● Data records

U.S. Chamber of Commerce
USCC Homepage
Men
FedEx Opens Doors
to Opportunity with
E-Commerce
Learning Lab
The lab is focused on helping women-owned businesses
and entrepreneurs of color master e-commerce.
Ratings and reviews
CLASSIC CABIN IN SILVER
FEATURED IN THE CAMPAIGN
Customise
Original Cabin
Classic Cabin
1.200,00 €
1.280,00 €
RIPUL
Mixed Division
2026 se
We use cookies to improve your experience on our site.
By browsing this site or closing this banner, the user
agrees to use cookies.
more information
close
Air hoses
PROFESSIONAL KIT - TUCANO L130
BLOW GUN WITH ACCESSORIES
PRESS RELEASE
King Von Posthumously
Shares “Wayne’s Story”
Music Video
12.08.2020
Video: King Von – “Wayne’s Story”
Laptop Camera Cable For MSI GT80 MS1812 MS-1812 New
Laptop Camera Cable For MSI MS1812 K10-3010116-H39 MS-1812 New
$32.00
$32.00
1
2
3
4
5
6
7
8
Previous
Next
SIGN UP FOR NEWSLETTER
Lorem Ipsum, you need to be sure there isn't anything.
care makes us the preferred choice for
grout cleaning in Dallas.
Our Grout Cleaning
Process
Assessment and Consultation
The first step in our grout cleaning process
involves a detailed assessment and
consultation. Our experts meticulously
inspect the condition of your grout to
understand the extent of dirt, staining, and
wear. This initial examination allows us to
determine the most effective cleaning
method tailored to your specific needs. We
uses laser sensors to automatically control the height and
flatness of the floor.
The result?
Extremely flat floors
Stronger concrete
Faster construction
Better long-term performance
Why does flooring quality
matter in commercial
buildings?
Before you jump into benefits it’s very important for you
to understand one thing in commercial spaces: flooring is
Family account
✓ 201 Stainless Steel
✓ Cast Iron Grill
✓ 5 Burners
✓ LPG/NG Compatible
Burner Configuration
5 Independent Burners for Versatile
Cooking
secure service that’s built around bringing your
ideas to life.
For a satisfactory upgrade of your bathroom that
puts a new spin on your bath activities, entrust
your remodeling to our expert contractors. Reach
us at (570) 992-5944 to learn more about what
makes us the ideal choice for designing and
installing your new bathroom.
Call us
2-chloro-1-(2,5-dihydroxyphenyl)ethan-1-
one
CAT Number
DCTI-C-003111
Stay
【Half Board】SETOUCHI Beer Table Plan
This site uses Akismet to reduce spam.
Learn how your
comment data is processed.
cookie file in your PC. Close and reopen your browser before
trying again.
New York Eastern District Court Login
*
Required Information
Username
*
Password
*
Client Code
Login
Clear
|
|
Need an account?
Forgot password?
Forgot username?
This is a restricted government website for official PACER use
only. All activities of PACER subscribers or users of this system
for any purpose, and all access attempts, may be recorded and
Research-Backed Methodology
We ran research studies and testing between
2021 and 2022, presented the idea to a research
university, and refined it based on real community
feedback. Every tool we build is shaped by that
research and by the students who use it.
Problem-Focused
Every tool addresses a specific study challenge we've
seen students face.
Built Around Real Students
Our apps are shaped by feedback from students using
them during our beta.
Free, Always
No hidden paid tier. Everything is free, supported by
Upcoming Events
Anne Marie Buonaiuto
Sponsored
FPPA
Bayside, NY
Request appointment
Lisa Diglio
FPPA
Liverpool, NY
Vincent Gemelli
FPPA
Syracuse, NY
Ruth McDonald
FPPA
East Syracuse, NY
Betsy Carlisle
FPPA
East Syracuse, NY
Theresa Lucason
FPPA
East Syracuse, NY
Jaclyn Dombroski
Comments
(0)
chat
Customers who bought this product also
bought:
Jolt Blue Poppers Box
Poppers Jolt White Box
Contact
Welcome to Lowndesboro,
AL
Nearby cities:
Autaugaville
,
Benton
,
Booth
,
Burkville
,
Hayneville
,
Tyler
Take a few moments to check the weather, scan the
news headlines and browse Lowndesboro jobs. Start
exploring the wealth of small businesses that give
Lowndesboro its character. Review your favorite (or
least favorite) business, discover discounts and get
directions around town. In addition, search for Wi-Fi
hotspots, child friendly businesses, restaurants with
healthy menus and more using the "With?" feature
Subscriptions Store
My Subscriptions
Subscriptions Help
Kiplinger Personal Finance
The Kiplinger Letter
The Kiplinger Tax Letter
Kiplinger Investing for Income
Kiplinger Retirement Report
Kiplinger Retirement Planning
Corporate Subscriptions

● Required action
Would you copy the whole listing exactly?

● Task solution
U.S. Chamber of Commerce
USCC Homepage
Men
FedEx Opens Doors
to Opportunity with
E-Commerce
Learning Lab
The lab is focused on helping women-owned businesses
and entrepreneurs of color master e-commerce.
Ratings and reviews
CLASSIC CABIN IN SILVER
FEATURED IN THE CAMPAIGN
Customise
Original Cabin
Classic Cabin
1.200,00 €
1.280,00 €
RIPUL
Mixed Division
2026 se
We use cookies to improve your experience on our site.
By browsing this site or closing this banner, the user
agrees to use cookies.
more information
close
Air hoses
PROFESSIONAL KIT - TUCANO L130
BLOW GUN WITH ACCESSORIES
PRESS RELEASE
King Von Posthumously
Shares “Wayne’s Story”
Music Video
12.08.2020
Video: King Von – “Wayne’s Story”
Laptop Camera Cable For MSI GT80 MS1812 MS-1812 New
Laptop Camera Cable For MSI MS1812 K10-3010116-H39 MS-1812 New
$32.00
$32.00
1
2
3
4
5
6
7
8
Previous
Next
SIGN UP FOR NEWSLETTER
Lorem Ipsum, you need to be sure there isn't anything.
care makes us the preferred choice for
grout cleaning in Dallas.
Our Grout Cleaning
Process
Assessment and Consultation
The first step in our grout cleaning process
involves a detailed assessment and
consultation. Our experts meticulously
inspect the condition of your grout to
understand the extent of dirt, staining, and
wear. This initial examination allows us to
determine the most effective cleaning
method tailored to your specific needs. We
uses laser sensors to automatically control the height and
flatness of the floor.
The result?
Extremely flat floors
Stronger concrete
Faster construction
Better long-term performance
Why does flooring quality
matter in commercial
buildings?
Before you jump into benefits it’s very important for you
to understand one thing in commercial spaces: flooring is
Family account
✓ 201 Stainless Steel
✓ Cast Iron Grill
✓ 5 Burners
✓ LPG/NG Compatible
Burner Configuration
5 Independent Burners for Versatile
Cooking
secure service that’s built around bringing your
ideas to life.
For a satisfactory upgrade of your bathroom that
puts a new spin on your bath activities, entrust
your remodeling to our expert contractors. Reach
us at (570) 992-5944 to learn more about what
makes us the ideal choice for designing and
installing your new bathroom.
Call us
2-chloro-1-(2,5-dihydroxyphenyl)ethan-1-
one
CAT Number
DCTI-C-003111
Stay
【Half Board】SETOUCHI Beer Table Plan
This site uses Akismet to reduce spam.
Learn how your
comment data is processed.
cookie file in your PC. Close and reopen your browser before
trying again.
New York Eastern District Court Login
*
Required Information
Username
*
Password
*
Client Code
Login
Clear
|
|
Need an account?
Forgot password?
Forgot username?
This is a restricted government website for official PACER use
only. All activities of PACER subscribers or users of this system
for any purpose, and all access attempts, may be recorded and
Research-Backed Methodology
We ran research studies and testing between
2021 and 2022, presented the idea to a research
university, and refined it based on real community
feedback. Every tool we build is shaped by that
research and by the students who use it.
Problem-Focused
Every tool addresses a specific study challenge we've
seen students face.
Built Around Real Students
Our apps are shaped by feedback from students using
them during our beta.
Free, Always
No hidden paid tier. Everything is free, supported by
Upcoming Events
Anne Marie Buonaiuto
Sponsored
FPPA
Bayside, NY
Request appointment
Lisa Diglio
FPPA
Liverpool, NY
Vincent Gemelli
FPPA
Syracuse, NY
Ruth McDonald
FPPA
East Syracuse, NY
Betsy Carlisle
FPPA
East Syracuse, NY
Theresa Lucason
FPPA
East Syracuse, NY
Jaclyn Dombroski
Comments
(0)
chat
Customers who bought this product also
bought:
Jolt Blue Poppers Box
Poppers Jolt White Box
Contact
Welcome to Lowndesboro,
AL
Nearby cities:
Autaugaville
,
Benton
,
Booth
,
Burkville
,
Hayneville
,
Tyler
Take a few moments to check the weather, scan the
news headlines and browse Lowndesboro jobs. Start
exploring the wealth of small businesses that give
Lowndesboro its character. Review your favorite (or
least favorite) business, discover discounts and get
directions around town. In addition, search for Wi-Fi
hotspots, child friendly businesses, restaurants with
healthy menus and more using the "With?" feature
Subscriptions Store
My Subscriptions
Subscriptions Help
Kiplinger Personal Finance
The Kiplinger Letter
The Kiplinger Tax Letter
Kiplinger Investing for Income
Kiplinger Retirement Report
Kiplinger Retirement Planning
Corporate Subscriptions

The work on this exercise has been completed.